The U.S. Census Bureau released a study last month suggesting that, in 1995, 2.4 million children under the age of 12 were left home alone either before or after school. Of course you know what Bill Clinton’s answer is — lets spend $1 billion funding government after-school programs. Instead, how about reducing taxes so middle class families can spend more time with their kids.

And make no mistake this is definitely a middle class problem. Eleven percent of the children left home alone came from families who were at the poverty level, while 22 percent of the children came from families with incomes twice that of the poverty level. Some analysts interpreted this as meaning that cost was not an issue but missed the point.

As the data from the Census report indicate, families in poverty were less likely to leave children alone largely because one or both parents were not employed or in school and were available at home to watch children after they left school.

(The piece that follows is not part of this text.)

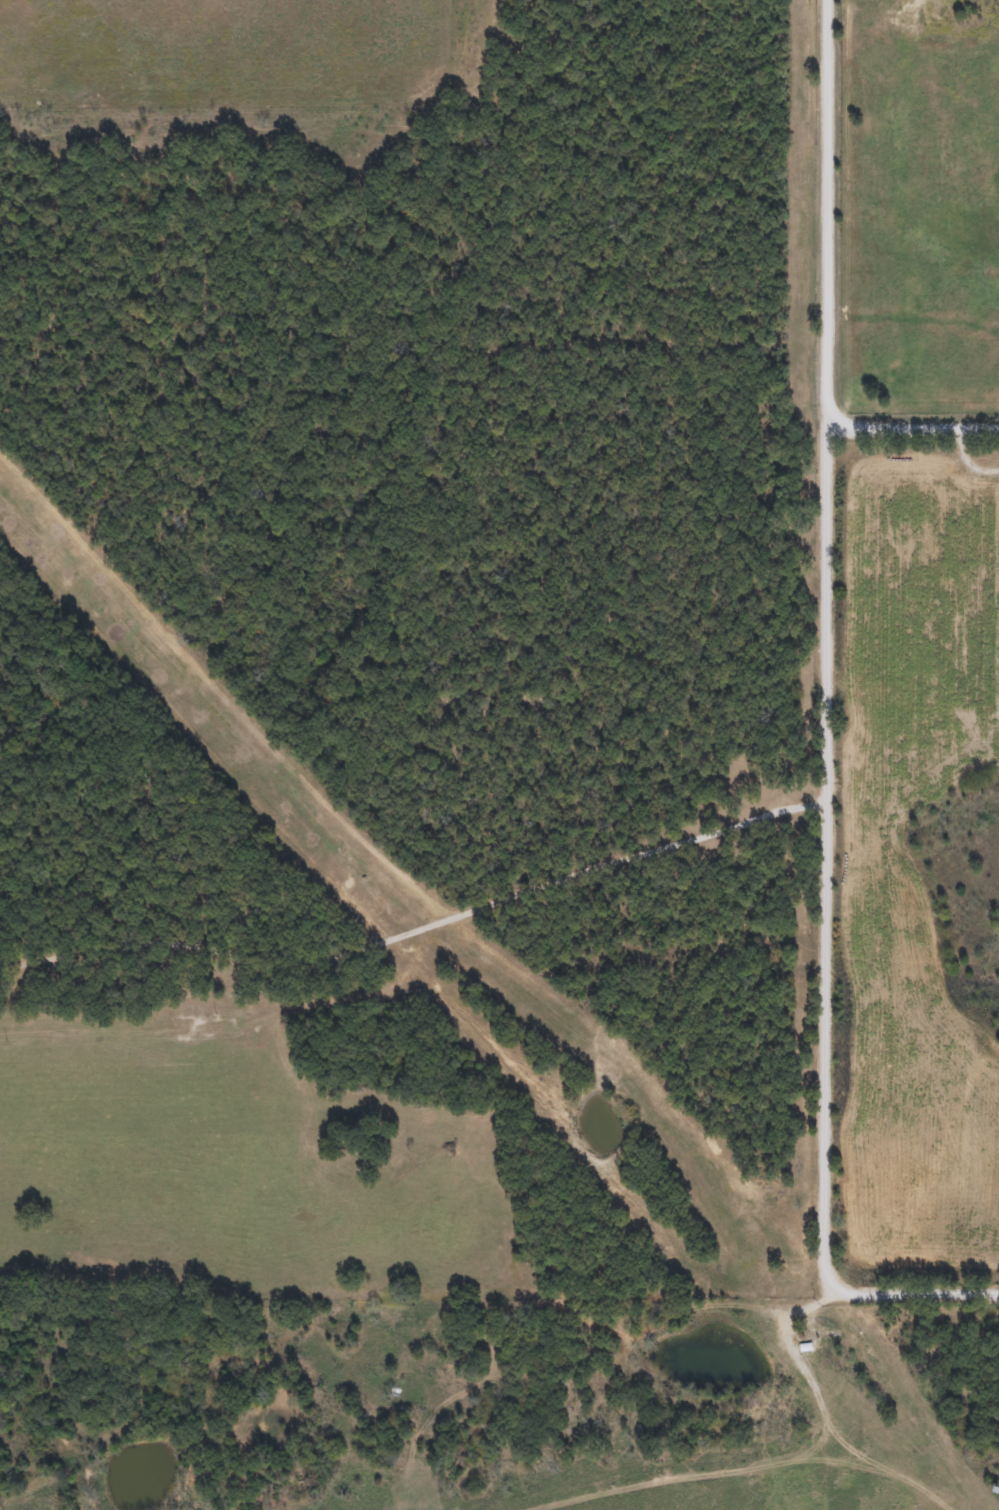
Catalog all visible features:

Cost of after school child placement is not the only factor that goes into deciding to allow children to be home alone, but it certainly is one of them. Rather than spending $1 billion dollars, why not simply lower taxes so that parents could arrange shorter or alternative work schedules that would allow them to spend more of their child’s after-school hours at home?

That wouldn’t satisfy the government’s need to insert itself in almost every aspect of life, but it might do a lot more to strengthen families than shipping kids off to government after school programs.

Source:

Millions of U.S. students home alone. CNN, October 31, 2000.